ENTRIES SHOWN:

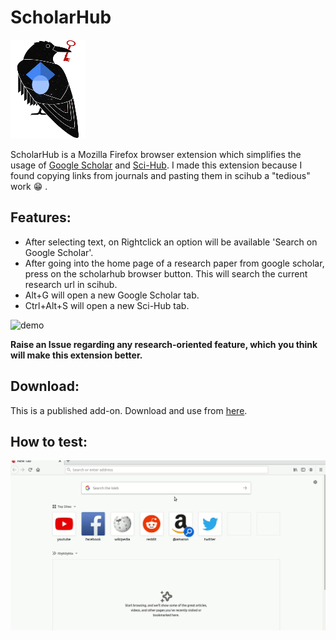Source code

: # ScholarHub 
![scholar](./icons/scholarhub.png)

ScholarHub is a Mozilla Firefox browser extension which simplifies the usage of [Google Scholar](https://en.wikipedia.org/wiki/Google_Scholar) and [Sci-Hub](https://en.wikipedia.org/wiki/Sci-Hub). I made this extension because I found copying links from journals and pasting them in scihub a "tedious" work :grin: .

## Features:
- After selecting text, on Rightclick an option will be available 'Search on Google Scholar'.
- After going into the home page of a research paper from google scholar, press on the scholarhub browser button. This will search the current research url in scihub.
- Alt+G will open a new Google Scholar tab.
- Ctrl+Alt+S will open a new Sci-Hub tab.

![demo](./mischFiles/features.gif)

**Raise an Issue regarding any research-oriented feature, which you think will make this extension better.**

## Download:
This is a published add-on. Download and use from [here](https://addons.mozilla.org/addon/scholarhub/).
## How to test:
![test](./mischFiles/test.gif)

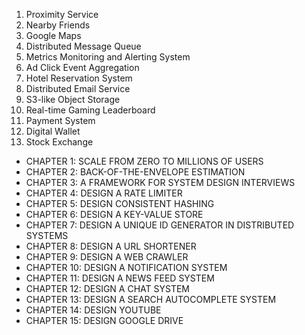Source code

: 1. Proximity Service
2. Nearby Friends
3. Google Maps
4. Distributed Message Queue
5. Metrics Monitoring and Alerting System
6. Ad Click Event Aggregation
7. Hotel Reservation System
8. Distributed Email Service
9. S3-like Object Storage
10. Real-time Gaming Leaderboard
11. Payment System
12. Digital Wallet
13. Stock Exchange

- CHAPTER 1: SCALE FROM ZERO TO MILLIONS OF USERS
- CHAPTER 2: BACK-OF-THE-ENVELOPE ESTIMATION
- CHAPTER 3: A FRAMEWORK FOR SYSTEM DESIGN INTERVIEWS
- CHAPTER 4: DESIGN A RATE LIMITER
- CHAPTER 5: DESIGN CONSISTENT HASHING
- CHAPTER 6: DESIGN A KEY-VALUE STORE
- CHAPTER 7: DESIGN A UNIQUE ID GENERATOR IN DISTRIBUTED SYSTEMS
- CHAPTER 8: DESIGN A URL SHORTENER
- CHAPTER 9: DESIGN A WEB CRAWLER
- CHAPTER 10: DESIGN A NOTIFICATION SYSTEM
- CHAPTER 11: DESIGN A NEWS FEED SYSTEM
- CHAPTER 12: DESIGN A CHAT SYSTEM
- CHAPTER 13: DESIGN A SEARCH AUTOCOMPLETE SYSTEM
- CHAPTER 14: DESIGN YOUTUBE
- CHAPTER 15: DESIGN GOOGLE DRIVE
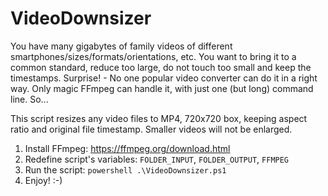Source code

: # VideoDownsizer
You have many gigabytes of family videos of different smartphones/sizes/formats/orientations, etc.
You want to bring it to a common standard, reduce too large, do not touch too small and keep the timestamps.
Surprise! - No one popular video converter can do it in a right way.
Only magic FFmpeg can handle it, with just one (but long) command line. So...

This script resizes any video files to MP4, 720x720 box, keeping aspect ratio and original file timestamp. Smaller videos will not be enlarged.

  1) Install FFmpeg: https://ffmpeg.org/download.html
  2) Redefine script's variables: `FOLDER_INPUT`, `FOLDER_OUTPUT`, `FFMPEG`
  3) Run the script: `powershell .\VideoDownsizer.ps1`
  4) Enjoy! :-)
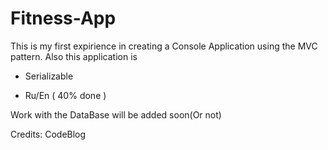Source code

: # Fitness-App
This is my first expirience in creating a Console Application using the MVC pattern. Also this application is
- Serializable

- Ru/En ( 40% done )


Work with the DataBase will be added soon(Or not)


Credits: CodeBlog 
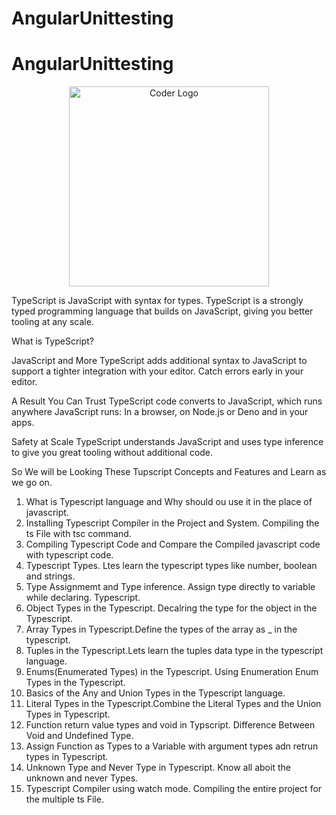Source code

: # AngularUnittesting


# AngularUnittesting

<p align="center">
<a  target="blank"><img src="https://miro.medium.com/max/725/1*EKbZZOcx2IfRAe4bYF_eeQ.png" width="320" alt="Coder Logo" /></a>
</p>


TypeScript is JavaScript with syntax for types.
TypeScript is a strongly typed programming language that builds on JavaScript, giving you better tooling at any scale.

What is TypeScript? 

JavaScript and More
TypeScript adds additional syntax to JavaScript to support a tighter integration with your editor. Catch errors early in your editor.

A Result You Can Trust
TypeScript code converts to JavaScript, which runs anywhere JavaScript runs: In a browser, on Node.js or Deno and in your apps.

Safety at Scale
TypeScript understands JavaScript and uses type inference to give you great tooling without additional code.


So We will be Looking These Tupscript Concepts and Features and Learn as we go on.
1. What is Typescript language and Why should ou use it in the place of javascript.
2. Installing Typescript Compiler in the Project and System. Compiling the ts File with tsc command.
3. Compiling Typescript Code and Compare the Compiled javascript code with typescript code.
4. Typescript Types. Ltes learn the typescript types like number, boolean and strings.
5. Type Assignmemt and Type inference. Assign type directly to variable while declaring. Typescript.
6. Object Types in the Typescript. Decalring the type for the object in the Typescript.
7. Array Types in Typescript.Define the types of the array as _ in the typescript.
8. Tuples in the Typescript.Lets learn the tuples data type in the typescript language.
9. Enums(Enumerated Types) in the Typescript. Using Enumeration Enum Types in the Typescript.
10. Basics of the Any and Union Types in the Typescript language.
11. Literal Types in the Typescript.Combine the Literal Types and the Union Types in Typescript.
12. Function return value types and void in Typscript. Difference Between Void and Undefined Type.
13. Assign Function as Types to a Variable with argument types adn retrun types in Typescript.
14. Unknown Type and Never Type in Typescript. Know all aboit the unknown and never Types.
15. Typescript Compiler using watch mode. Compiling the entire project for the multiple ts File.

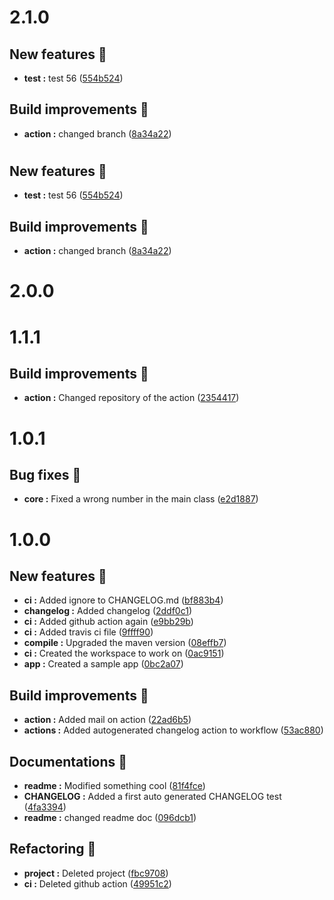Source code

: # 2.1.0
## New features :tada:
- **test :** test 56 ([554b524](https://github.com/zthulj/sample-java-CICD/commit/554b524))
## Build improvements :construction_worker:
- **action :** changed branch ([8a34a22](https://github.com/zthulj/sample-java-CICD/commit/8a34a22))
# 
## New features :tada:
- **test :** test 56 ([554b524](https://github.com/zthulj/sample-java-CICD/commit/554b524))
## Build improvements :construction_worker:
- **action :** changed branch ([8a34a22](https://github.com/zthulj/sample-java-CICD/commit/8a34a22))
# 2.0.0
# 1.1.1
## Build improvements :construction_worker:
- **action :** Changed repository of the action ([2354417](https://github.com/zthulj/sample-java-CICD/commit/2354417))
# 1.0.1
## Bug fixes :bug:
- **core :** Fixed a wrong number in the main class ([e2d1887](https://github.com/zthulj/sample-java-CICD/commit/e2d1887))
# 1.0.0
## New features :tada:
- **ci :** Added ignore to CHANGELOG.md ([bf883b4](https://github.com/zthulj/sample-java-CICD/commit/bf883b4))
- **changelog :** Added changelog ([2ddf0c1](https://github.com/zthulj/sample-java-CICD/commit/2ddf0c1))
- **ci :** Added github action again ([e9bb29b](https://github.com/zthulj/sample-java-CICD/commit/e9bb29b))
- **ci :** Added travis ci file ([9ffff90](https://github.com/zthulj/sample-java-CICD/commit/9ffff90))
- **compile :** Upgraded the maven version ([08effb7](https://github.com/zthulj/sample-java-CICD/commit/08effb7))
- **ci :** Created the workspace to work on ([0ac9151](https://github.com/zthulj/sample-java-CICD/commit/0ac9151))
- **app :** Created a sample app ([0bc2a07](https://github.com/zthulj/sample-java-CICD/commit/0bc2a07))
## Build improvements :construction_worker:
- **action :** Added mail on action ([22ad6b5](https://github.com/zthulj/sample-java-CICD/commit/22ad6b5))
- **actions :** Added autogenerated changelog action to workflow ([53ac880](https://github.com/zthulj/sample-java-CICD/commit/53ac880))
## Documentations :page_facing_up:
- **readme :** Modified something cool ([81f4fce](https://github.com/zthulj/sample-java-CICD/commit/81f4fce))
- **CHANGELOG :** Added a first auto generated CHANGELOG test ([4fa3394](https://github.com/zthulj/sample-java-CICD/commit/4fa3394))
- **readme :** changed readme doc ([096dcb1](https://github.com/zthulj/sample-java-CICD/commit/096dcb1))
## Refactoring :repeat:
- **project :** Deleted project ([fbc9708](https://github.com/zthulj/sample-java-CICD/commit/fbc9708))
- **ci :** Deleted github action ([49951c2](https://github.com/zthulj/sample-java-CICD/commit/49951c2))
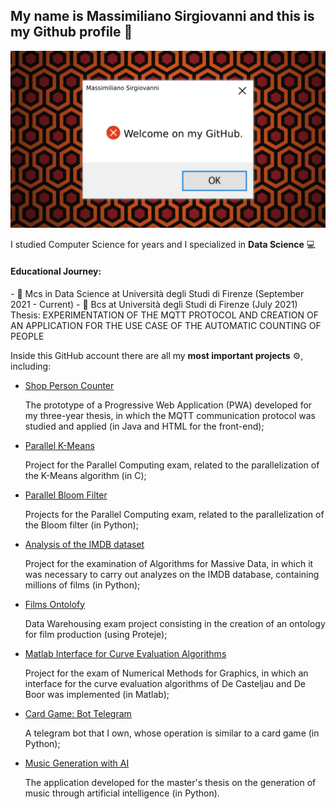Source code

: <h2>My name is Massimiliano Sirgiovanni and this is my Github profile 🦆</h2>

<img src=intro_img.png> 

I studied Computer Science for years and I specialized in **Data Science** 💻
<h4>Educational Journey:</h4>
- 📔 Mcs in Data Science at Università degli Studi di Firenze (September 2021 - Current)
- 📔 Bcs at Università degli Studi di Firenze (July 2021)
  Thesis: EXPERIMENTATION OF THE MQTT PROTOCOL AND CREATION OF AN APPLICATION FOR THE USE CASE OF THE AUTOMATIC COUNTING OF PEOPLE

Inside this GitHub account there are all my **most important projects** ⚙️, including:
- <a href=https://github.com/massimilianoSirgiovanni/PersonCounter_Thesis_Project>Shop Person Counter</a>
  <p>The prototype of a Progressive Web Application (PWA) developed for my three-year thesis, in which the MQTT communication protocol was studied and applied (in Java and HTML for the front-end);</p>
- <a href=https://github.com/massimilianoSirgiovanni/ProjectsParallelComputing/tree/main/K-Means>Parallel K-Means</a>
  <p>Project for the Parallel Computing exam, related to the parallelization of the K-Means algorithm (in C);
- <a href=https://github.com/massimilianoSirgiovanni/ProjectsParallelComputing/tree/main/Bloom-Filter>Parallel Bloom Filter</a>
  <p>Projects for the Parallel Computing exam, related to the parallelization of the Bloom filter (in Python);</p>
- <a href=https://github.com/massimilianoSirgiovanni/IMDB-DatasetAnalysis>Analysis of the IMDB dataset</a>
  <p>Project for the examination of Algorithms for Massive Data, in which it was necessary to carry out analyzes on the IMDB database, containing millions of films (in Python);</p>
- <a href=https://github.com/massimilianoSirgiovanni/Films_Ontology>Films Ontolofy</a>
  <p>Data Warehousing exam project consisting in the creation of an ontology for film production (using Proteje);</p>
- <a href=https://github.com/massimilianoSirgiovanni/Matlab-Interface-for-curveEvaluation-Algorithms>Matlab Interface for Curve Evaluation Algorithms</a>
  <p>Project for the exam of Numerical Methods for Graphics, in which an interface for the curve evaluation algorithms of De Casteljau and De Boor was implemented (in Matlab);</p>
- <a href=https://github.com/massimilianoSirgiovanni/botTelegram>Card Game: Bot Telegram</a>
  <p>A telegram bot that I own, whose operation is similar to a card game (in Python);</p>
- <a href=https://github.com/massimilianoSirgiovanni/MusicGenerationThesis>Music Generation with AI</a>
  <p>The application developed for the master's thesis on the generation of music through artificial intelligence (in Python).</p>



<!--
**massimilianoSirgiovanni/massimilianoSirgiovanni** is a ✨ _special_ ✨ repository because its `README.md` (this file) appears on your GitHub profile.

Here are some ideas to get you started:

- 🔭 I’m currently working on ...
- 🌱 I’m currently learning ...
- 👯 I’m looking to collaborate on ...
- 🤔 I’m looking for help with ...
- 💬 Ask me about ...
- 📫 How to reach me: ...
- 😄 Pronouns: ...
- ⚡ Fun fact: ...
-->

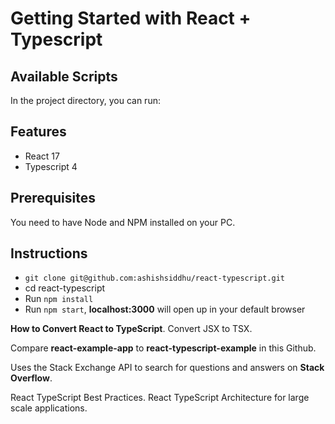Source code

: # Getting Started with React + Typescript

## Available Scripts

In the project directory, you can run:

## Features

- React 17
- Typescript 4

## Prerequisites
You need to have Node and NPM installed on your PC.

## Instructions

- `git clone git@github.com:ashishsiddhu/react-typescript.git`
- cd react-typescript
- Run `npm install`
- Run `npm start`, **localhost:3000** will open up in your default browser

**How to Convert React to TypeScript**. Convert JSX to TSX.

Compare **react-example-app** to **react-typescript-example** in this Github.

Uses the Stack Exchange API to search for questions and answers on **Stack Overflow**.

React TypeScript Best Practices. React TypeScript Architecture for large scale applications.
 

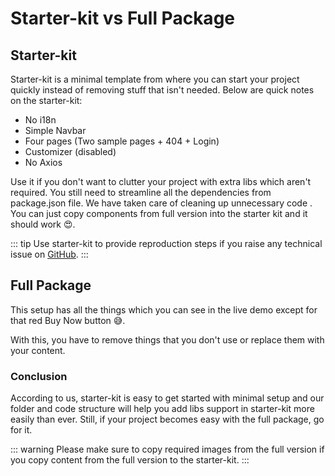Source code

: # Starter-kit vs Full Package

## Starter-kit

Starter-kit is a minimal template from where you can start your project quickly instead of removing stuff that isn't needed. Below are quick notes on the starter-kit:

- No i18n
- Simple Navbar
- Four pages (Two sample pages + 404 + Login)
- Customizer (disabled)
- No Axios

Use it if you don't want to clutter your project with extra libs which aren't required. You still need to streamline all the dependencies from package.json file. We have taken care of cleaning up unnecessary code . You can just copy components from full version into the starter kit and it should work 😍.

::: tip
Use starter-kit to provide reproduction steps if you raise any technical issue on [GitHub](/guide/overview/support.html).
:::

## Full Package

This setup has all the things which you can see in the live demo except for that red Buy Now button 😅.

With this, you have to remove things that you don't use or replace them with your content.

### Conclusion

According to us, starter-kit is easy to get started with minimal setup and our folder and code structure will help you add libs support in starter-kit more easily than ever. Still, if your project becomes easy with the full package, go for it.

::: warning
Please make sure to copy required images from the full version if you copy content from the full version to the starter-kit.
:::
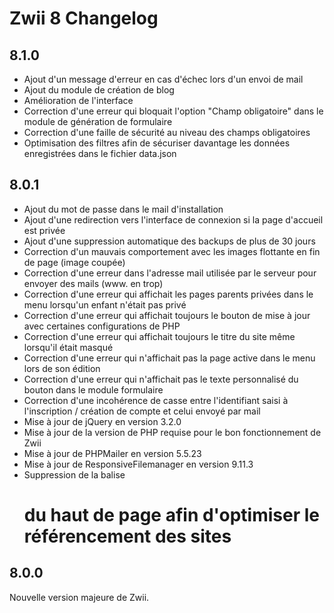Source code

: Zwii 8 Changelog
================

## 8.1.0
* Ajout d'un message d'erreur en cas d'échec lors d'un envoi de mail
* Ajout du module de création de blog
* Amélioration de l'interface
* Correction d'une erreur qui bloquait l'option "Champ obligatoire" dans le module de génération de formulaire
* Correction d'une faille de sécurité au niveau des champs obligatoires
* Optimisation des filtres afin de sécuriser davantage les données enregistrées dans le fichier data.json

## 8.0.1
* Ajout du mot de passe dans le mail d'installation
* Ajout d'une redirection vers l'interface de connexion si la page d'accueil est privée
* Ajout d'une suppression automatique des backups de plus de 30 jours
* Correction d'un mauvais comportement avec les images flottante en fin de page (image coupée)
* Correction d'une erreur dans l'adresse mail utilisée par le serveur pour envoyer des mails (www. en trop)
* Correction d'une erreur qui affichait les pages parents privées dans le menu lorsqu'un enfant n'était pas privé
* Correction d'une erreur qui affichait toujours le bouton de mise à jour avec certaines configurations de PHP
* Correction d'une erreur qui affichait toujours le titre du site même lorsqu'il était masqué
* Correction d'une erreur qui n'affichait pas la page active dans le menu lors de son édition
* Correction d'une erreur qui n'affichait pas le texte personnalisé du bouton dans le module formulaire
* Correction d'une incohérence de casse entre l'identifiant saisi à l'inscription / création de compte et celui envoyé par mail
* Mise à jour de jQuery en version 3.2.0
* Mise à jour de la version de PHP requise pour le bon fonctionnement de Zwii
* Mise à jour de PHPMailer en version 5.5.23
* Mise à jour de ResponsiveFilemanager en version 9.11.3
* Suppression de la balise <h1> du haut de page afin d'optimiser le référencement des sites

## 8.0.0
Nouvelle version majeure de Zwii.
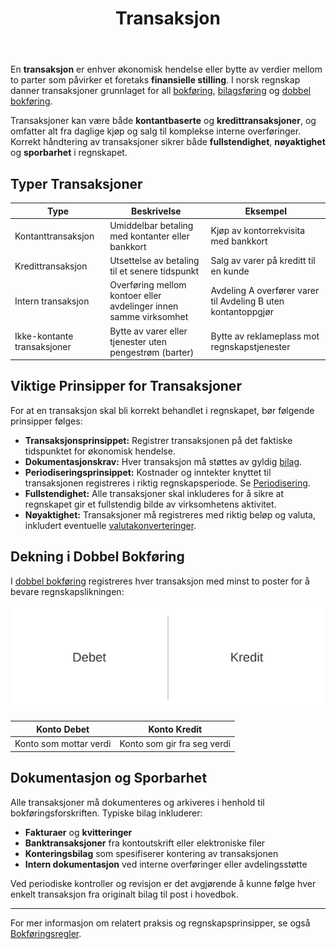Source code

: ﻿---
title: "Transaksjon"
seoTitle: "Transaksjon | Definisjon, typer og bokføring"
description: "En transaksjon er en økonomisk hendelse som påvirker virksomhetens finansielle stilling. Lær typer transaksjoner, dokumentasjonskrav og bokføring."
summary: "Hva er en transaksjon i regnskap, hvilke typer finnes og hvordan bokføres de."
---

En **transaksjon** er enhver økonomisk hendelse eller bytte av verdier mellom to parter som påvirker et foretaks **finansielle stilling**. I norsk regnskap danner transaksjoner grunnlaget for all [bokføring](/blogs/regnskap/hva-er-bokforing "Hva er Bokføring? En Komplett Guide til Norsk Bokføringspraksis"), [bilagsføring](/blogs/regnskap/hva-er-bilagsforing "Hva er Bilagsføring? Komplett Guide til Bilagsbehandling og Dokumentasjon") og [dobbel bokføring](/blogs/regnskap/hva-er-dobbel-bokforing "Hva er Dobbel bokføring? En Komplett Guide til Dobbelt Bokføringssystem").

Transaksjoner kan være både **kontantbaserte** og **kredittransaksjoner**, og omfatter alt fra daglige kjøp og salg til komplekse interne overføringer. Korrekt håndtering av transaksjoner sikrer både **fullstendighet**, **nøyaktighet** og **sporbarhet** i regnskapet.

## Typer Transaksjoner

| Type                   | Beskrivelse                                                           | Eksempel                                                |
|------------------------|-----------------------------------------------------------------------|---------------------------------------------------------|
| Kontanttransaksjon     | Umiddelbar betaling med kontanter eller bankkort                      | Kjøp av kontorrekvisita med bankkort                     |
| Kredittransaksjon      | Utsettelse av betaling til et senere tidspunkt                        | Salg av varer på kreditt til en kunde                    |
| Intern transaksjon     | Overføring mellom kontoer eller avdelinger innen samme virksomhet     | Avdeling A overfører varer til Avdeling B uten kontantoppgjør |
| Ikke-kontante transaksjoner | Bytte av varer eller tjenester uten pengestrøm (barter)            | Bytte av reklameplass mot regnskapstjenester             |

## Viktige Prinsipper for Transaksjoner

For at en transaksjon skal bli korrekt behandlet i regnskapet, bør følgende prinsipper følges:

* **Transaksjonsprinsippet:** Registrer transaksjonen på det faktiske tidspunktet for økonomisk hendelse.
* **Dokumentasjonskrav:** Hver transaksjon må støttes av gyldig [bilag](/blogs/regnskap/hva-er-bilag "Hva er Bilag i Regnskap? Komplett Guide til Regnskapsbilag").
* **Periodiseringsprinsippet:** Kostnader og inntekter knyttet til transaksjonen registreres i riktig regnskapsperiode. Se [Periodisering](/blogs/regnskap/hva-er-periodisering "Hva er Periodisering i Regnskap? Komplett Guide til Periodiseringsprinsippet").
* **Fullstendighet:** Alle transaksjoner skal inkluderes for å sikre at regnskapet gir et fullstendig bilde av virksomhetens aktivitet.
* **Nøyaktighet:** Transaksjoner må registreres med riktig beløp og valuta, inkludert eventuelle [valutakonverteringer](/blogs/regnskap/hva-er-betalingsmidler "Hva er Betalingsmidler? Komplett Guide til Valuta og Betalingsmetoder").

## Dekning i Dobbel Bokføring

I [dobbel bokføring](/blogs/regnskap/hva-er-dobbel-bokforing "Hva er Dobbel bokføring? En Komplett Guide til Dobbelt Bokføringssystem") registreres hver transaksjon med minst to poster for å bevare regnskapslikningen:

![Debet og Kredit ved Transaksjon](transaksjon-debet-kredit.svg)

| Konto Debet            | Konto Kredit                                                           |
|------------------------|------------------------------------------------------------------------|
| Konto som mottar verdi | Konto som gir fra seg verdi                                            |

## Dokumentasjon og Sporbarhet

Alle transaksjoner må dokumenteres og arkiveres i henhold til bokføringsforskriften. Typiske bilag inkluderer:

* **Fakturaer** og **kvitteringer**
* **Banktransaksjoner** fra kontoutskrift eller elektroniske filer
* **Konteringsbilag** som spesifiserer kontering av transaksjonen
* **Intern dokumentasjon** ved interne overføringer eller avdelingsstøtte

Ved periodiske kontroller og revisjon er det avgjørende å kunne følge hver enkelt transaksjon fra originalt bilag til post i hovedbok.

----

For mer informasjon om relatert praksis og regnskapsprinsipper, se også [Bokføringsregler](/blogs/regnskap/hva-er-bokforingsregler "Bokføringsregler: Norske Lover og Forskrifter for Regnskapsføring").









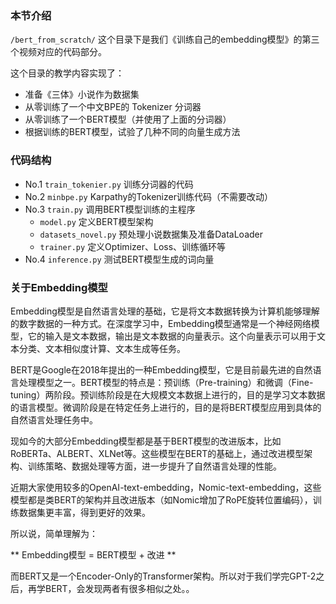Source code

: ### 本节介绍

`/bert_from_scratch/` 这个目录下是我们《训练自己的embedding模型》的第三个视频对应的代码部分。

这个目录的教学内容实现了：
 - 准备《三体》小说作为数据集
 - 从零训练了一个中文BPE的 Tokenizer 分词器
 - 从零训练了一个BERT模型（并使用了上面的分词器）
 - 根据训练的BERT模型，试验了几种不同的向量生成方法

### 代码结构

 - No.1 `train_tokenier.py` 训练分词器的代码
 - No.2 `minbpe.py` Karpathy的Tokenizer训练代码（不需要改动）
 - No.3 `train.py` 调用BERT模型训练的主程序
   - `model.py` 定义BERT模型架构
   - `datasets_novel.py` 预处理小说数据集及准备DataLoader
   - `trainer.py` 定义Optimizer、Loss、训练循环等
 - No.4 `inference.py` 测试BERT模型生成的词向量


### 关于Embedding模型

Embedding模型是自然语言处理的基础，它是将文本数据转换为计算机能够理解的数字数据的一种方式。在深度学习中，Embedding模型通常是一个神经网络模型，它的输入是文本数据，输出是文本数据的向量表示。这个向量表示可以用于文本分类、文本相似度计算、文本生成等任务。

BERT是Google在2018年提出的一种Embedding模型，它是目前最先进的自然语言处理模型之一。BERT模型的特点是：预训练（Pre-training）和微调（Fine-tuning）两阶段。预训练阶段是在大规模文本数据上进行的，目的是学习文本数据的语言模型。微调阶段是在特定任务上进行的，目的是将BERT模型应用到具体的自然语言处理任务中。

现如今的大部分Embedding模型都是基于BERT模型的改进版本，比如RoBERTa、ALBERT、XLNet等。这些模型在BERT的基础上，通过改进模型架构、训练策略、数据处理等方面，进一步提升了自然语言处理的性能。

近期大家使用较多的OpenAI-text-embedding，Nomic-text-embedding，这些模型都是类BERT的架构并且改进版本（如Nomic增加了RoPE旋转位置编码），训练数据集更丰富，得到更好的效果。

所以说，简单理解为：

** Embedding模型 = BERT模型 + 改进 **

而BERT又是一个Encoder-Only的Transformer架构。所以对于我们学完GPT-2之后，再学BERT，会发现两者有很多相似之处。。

ACTION ITEM: Out of the data above, transcribe exactly and only the lines starting with the line that has "10. Basics of" and going on through the line that has "14. Unknown Type", both included.

EXERCISE SOLUTION:
10. Basics of the Any and Union Types in the Typescript language.
11. Literal Types in the Typescript.Combine the Literal Types and the Union Types in Typescript.
12. Function return value types and void in Typscript. Difference Between Void and Undefined Type.
13. Assign Function as Types to a Variable with argument types adn retrun types in Typescript.
14. Unknown Type and Never Type in Typescript. Know all aboit the unknown and never Types.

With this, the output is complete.